[Provided data]
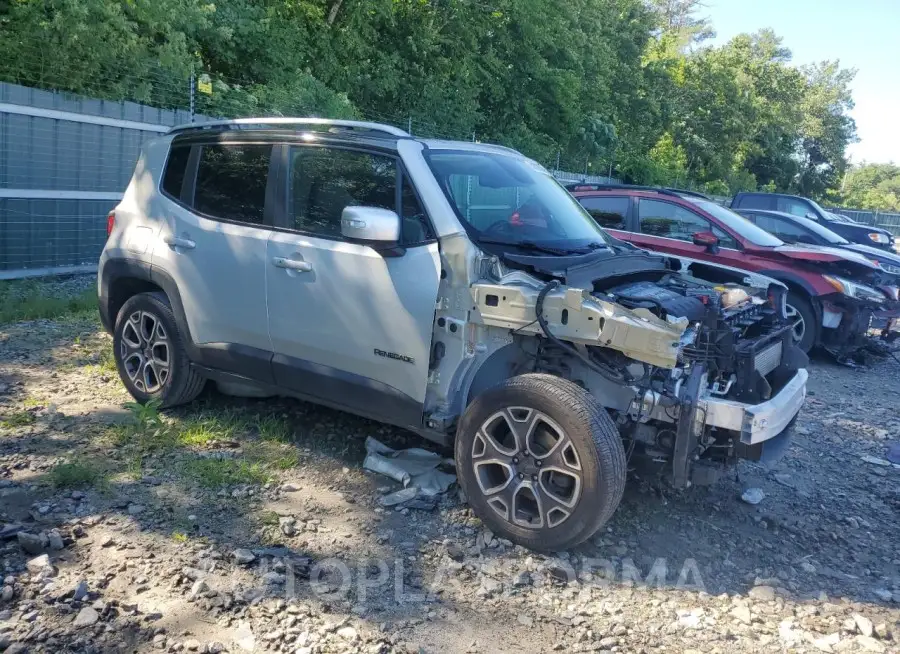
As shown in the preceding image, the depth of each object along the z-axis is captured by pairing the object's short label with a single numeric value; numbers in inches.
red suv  341.1
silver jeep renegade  149.6
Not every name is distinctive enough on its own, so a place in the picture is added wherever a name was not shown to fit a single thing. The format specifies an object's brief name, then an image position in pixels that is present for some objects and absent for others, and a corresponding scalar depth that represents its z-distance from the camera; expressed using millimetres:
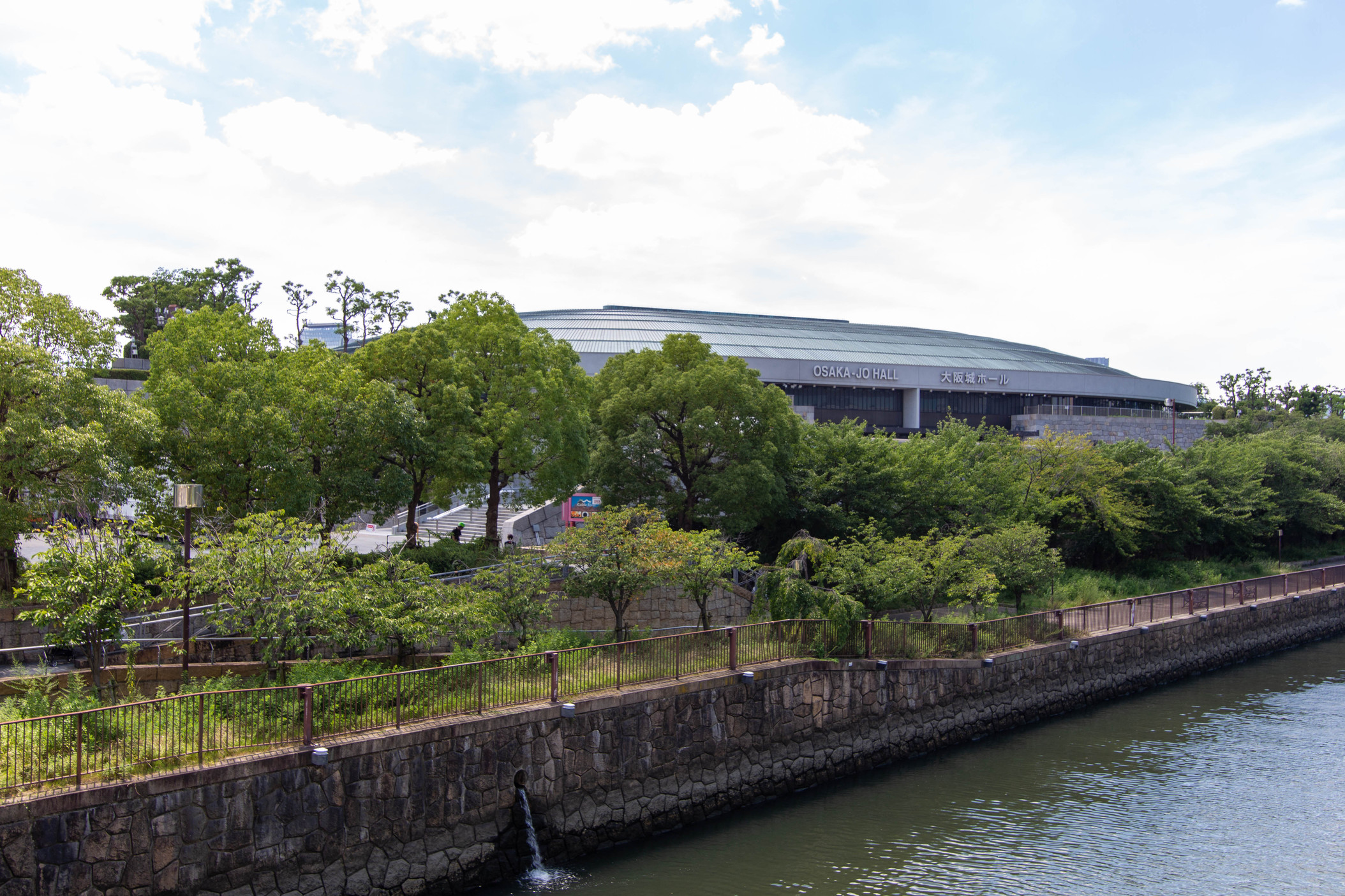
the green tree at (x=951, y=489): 34062
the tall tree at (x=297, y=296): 72438
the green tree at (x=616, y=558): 22969
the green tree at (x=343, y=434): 26062
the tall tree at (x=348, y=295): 69875
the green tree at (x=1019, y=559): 30016
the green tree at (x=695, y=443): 31203
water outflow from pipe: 16562
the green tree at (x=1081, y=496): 40281
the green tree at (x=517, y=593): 21078
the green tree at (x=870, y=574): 25578
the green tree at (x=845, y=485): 32875
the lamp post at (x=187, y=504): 16922
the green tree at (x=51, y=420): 20281
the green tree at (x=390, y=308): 68875
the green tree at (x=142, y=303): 74000
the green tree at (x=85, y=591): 15656
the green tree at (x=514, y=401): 29578
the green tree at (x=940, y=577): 26078
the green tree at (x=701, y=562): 23719
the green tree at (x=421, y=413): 27250
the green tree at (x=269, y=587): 17125
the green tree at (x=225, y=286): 72875
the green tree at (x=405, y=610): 18172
[/Provided data]
**Exercise brief**
Count the lines in the records above that contain the word "tall", and give only that number.

**Task solution**
2